▼

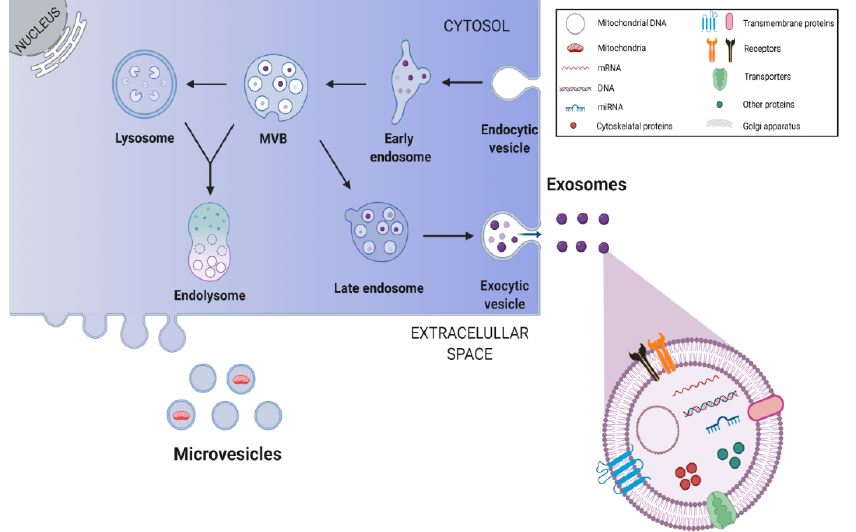
Figure 3. Biogenesis and release of stem cell-derived exosomes. Endosomes are produced through invaginations of the plasma membrane, which in turn generate intraluminal vesicles by budding into early endosomes and multivesicular bodies (MVBs). Through the endosomal sorting complex required for transport pathways, exosomes are formed and packaged within endosomes. Some of the MVBs fuse with lysosomes to form the endolysosome, where all components are digested, while others fuse with the plasma membrane resulting in exosome release into the extracellular space. This image was created with BioRender.com.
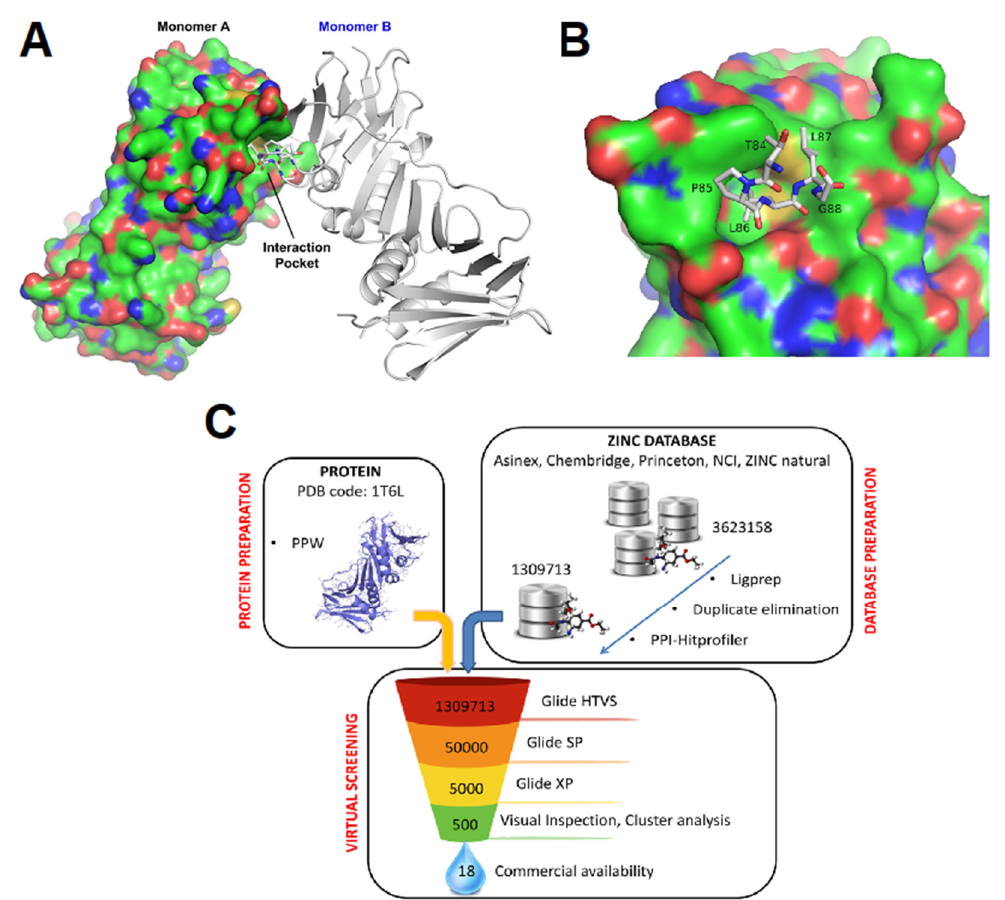
Figure 1. An in silico screening to identify SMs inhibiting ppUL44 dimerization. ( A ) Graphic representation of UL44(1-290) homodimers. One monomer is represented as surface (Monomer A), the other one as ribbons, with residues involved in dimerization being shown as sticks (Monomer B). ( B ) Inset of the homodimerization interface, with one monomer shown in surface and residues of the other monomer involved in the dimerization being shown as sticks. ( C ) Schematic overview of the virtual screening to identify SMs potentially disrupting UL44 homodimerization. The Glide software was used to dock molecules to the interface of the two monomers (PDB code: 1T6L). Three rounds of screening were performed using the High throughput virtual screening (HTVS), Standard Precision (SP), and Extra Precision (XP) docking settings. After each docking round, the top-ranked molecules in term of docking score were selected for the following round. The resulting 500 molecules were further filtered by visual inspection, cluster analysis and on the basis of their commercial availability, and 18 compounds were selected for further studies.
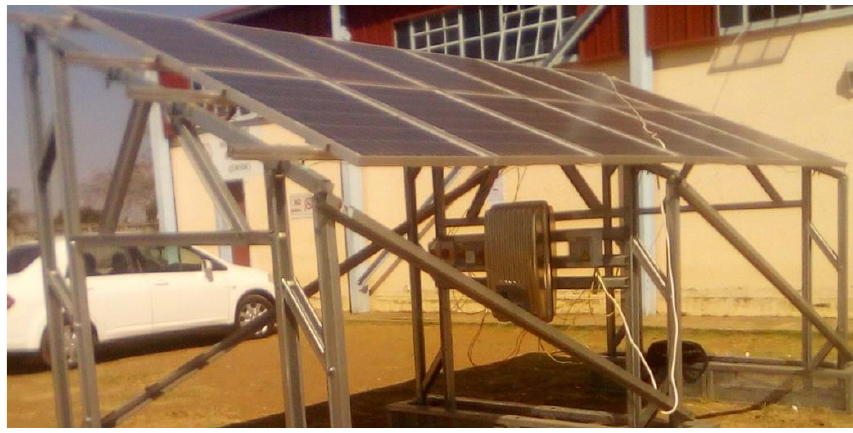
Figure 3. Ground- mounted solar PV modules at Capricorn TVET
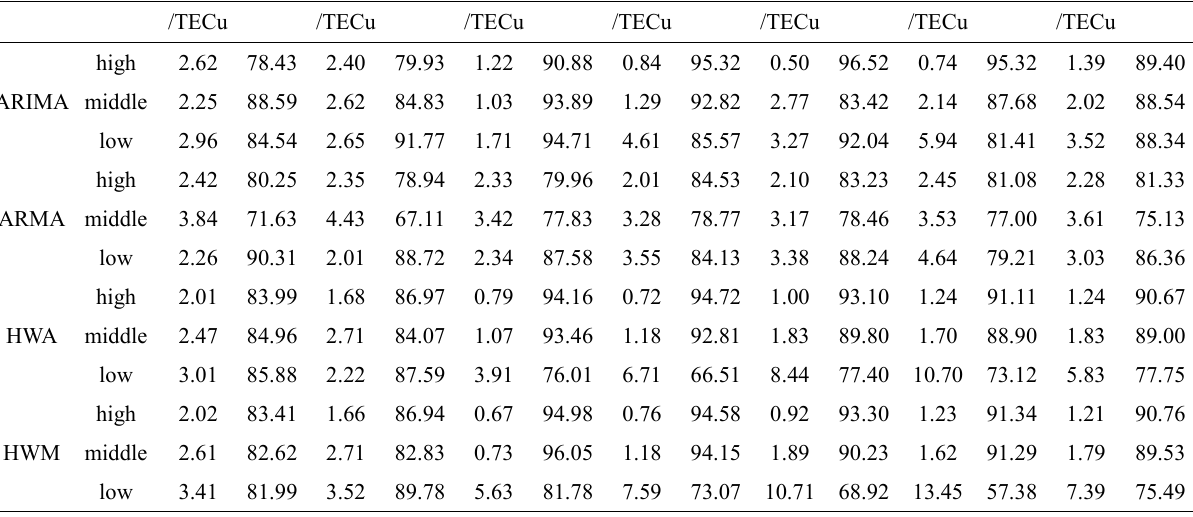
Table 4. RMS and relative accuracy in ionospheric active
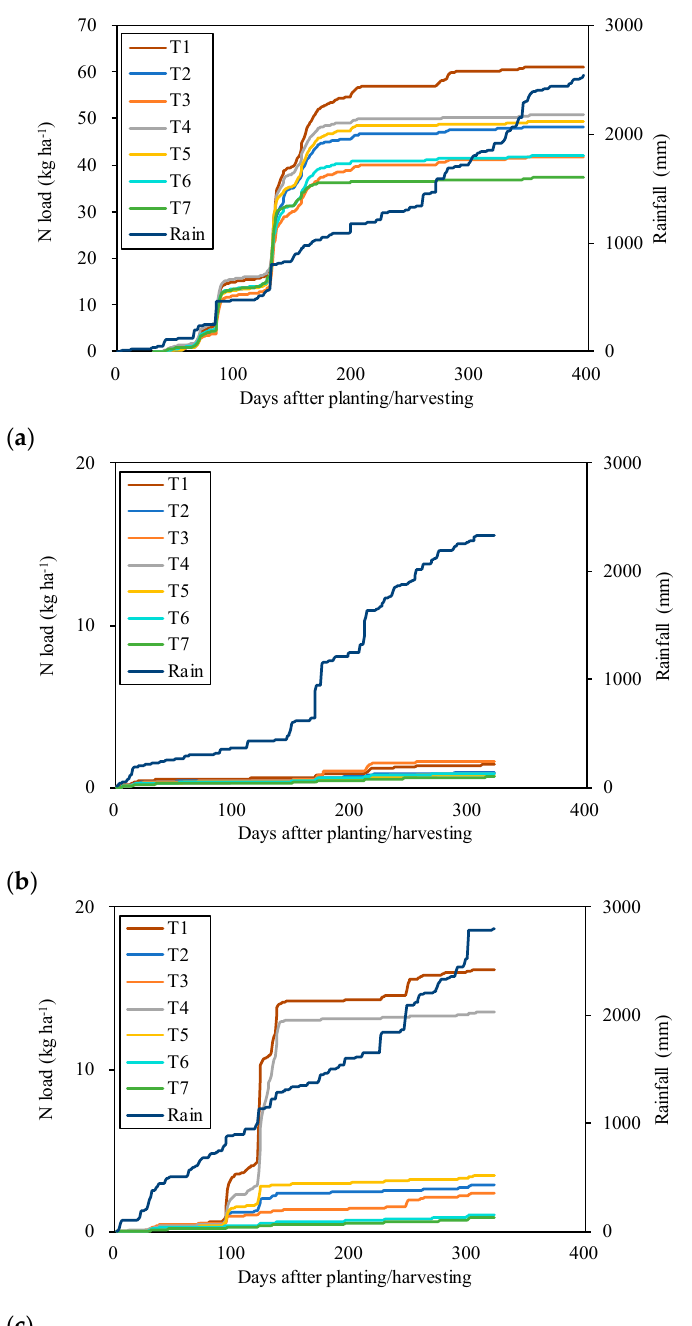
Figure 6. Cumulative rainfall and N loads in deep drainage under different N treatments: ( a ) season 1; ( b ) season 2; and ( c ) season 3. Treatments (T1–T7) refer to the different N application rates shown in Table 2.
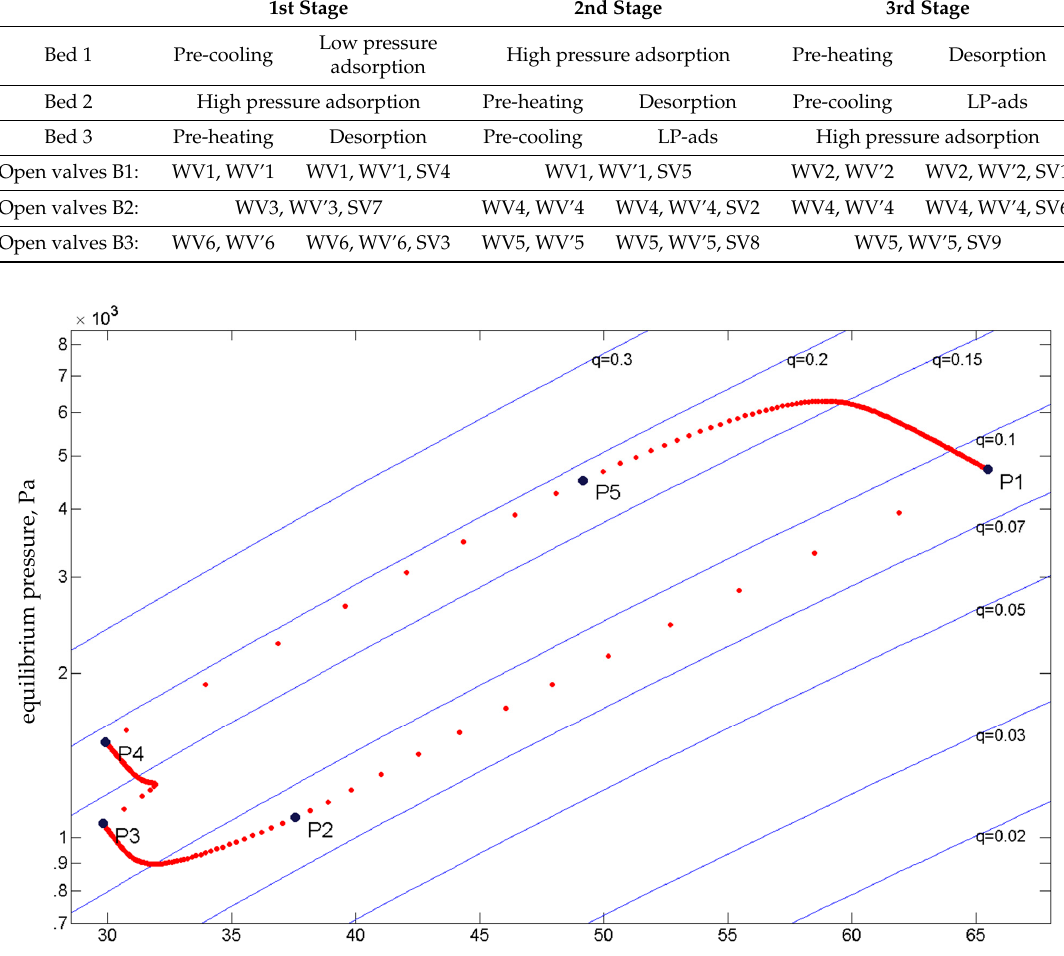
Figure 5. Bed working cycle shown as equilibrium pressure and adsorbent temperature dependency.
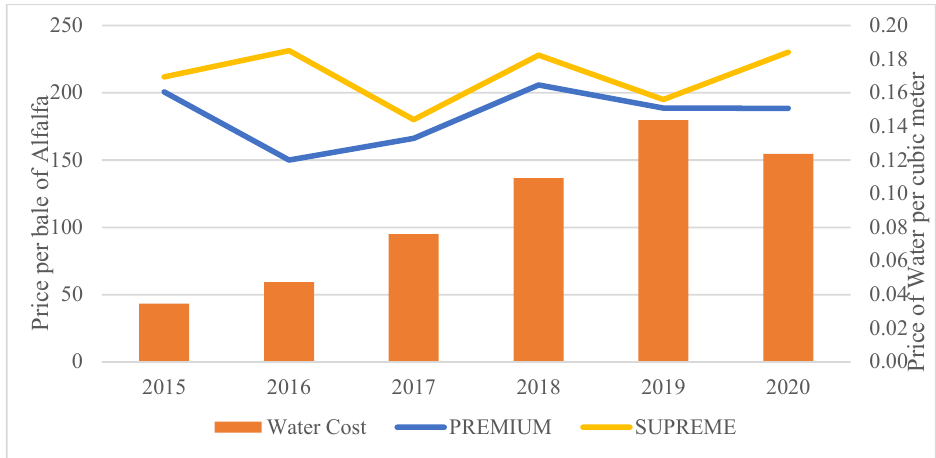
Figure 9. Alfalfa hay prices from 2015 to 2020 in Northeast Colorado showing supreme and premium feed quality price differences. Data from USDA Department of Ag Market and price for one cubic meter from 2015 to 2020, from Northern Water Pool Bids.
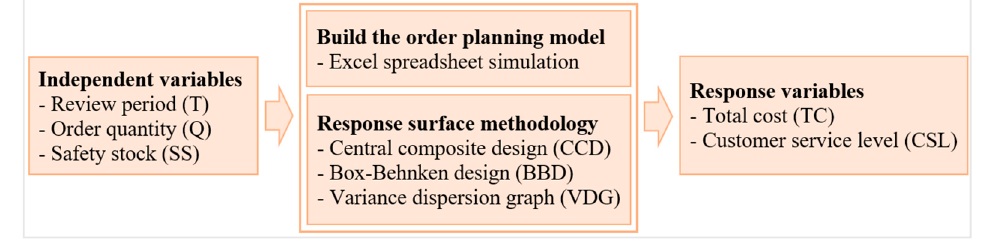
Figure 2. A computational framework.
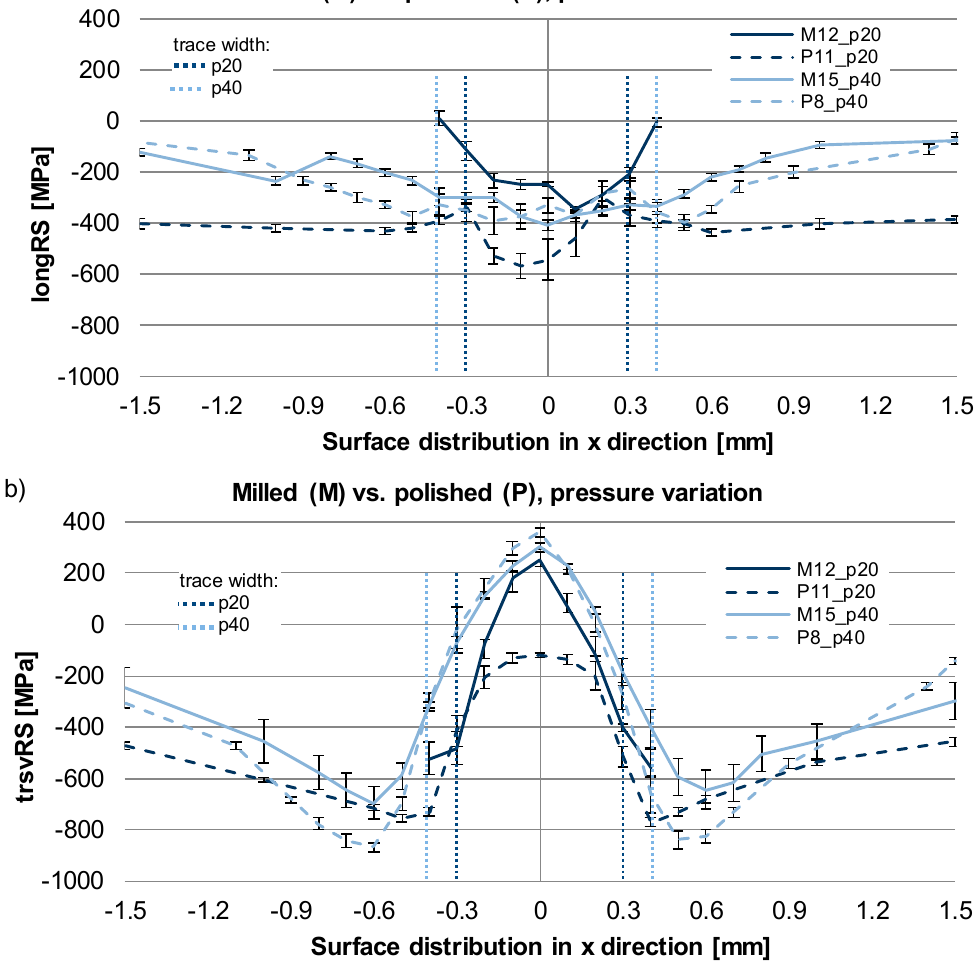
Figure 6. Residual stress surface distribution (measured with Seifert) after DR by different pre-machining states, i.e., milled and DR (designation “M”) or milled, polished and DR (designation “P”) and different DR pressure (designation “p”); ( a ) longitudinal residual stresses (longRS) and ( b ) transverse residual stresses (trsvRS).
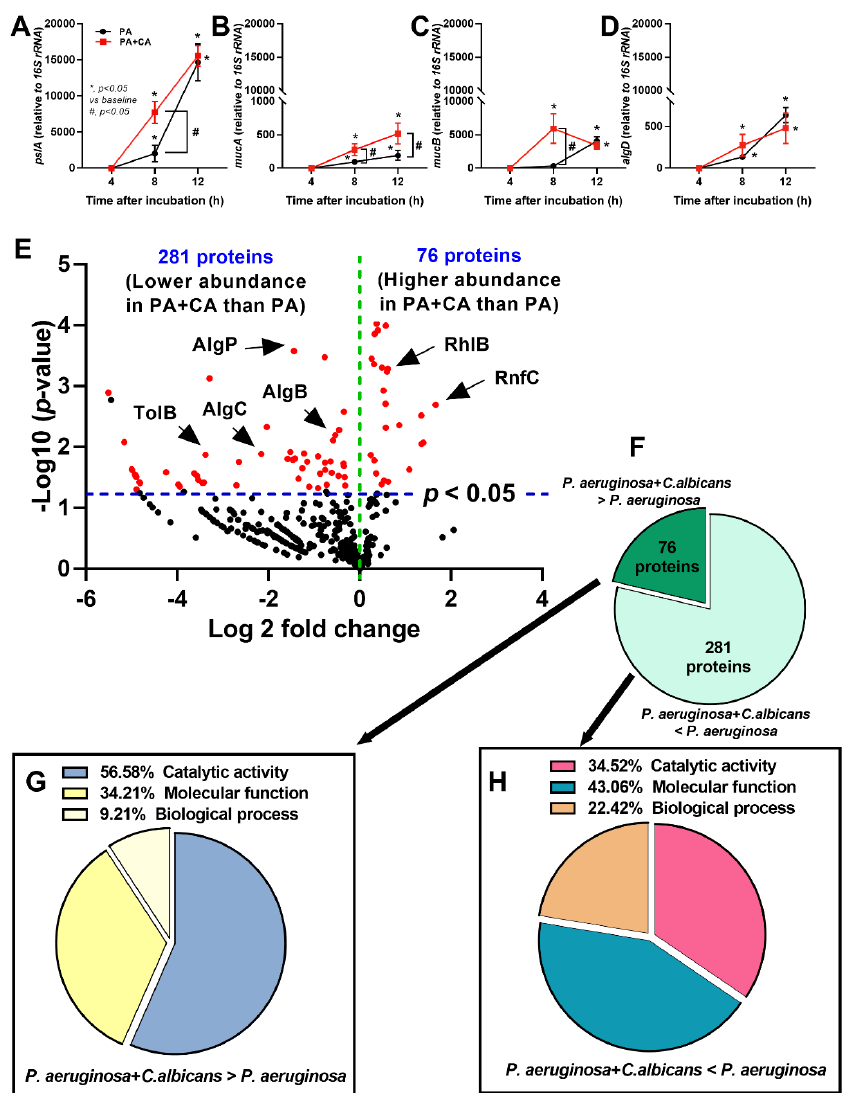
Figure 2. The characteristics of gene-associated biofilms using polymerase chain reaction (PCR) on pulmonary epithelial cells (NCI-H292) from Pseudomonas alone (PA) and Pseudomonas with Candida (PA+CA) are demonstrated ( A – D ) (independent experiments were performed in triplicate). A proteomic analysis of protein from PA+CA in relative to the protein from PA group is indicated by a volcano plot ( E ), and proteins with a higher abundance in PA+CA ( P. aeruginosa + C. albicans > P. aeruginosa ) or a lower abundance ( P. aeruginosa + C. albicans < P. aeruginosa ) with the functional characteristics of proteins from each group ( F – H ) are demonstrated (five samples per group for the proteomic analysis). AlgB, AlgC, and AlgP, proteins used for alginate-based biofilms; TolB, a part of the Tol–Pal system protein on bacterial cell membrane; rhamnosyltransferase RhlB, Psl-associated quorum-sensing protein); and RnfC, iron-translocating oxidoreductase complex subunit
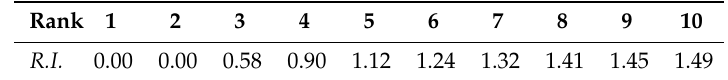
Table 1. Values of random index R.I.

▲

● Work item
Identify each line in the records above that contains the word "from", and copy it out in full.

● Answer for this exercise
Figure 9. Alfalfa hay prices from 2015 to 2020 in Northeast Colorado showing supreme and premium feed quality price differences. Data from USDA Department of Ag Market and price for one cubic meter from 2015 to 2020, from Northern Water Pool Bids.
Figure 2. The characteristics of gene-associated biofilms using polymerase chain reaction (PCR) on pulmonary epithelial cells (NCI-H292) from Pseudomonas alone (PA) and Pseudomonas with Candida (PA+CA) are demonstrated ( A – D ) (independent experiments were performed in triplicate). A proteomic analysis of protein from PA+CA in relative to the protein from PA group is indicated by a volcano plot ( E ), and proteins with a higher abundance in PA+CA ( P. aeruginosa + C. albicans > P. aeruginosa ) or a lower abundance ( P. aeruginosa + C. albicans < P. aeruginosa ) with the functional characteristics of proteins from each group ( F – H ) are demonstrated (five samples per group for the proteomic analysis). AlgB, AlgC, and AlgP, proteins used for alginate-based biofilms; TolB, a part of the Tol–Pal system protein on bacterial cell membrane; rhamnosyltransferase RhlB, Psl-associated quorum-sensing protein); and RnfC, iron-translocating oxidoreductase complex subunit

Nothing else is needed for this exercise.